*** Begin section ***

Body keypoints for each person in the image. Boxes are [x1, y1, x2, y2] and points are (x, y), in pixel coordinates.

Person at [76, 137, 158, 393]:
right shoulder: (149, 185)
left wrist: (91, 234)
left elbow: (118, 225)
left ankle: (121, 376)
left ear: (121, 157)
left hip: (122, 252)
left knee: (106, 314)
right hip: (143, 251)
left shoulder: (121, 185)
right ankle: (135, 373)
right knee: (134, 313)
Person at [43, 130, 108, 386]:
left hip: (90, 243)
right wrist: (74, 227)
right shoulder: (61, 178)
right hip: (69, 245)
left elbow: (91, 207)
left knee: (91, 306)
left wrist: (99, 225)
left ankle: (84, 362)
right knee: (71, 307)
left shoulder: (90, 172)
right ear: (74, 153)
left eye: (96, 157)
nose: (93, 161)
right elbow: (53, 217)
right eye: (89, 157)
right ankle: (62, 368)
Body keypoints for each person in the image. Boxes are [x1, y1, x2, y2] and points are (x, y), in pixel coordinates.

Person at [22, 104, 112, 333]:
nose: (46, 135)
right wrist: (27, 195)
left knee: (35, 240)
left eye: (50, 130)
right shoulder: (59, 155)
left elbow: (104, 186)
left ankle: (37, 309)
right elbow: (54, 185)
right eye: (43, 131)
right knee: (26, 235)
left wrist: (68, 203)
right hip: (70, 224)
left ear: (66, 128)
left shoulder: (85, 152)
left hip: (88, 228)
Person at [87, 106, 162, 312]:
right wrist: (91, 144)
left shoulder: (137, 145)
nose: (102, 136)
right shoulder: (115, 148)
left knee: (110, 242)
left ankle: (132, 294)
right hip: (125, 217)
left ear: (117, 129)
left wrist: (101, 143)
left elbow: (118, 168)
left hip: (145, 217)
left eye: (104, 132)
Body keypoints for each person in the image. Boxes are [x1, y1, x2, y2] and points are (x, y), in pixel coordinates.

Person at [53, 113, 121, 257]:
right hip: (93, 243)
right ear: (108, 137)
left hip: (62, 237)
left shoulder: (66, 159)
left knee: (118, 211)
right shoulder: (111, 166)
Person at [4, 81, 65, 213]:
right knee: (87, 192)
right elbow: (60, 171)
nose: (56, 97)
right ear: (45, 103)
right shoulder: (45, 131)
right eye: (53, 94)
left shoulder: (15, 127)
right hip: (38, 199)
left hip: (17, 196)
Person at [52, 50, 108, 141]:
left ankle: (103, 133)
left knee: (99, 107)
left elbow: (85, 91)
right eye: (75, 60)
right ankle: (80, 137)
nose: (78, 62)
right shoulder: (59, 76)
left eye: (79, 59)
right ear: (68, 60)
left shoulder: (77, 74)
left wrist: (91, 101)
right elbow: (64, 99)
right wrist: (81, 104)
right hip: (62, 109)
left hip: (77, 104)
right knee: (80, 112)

*** End section ***

- [AIM OF THE TASK]: Copy out every line from the material above in which the word "elbow" appears.

- [SOLUTION FOR THIS EXERCISE]:
left elbow: (118, 225)
left elbow: (91, 207)
right elbow: (53, 217)
left elbow: (104, 186)
right elbow: (54, 185)
left elbow: (118, 168)
right elbow: (60, 171)
left elbow: (85, 91)
right elbow: (64, 99)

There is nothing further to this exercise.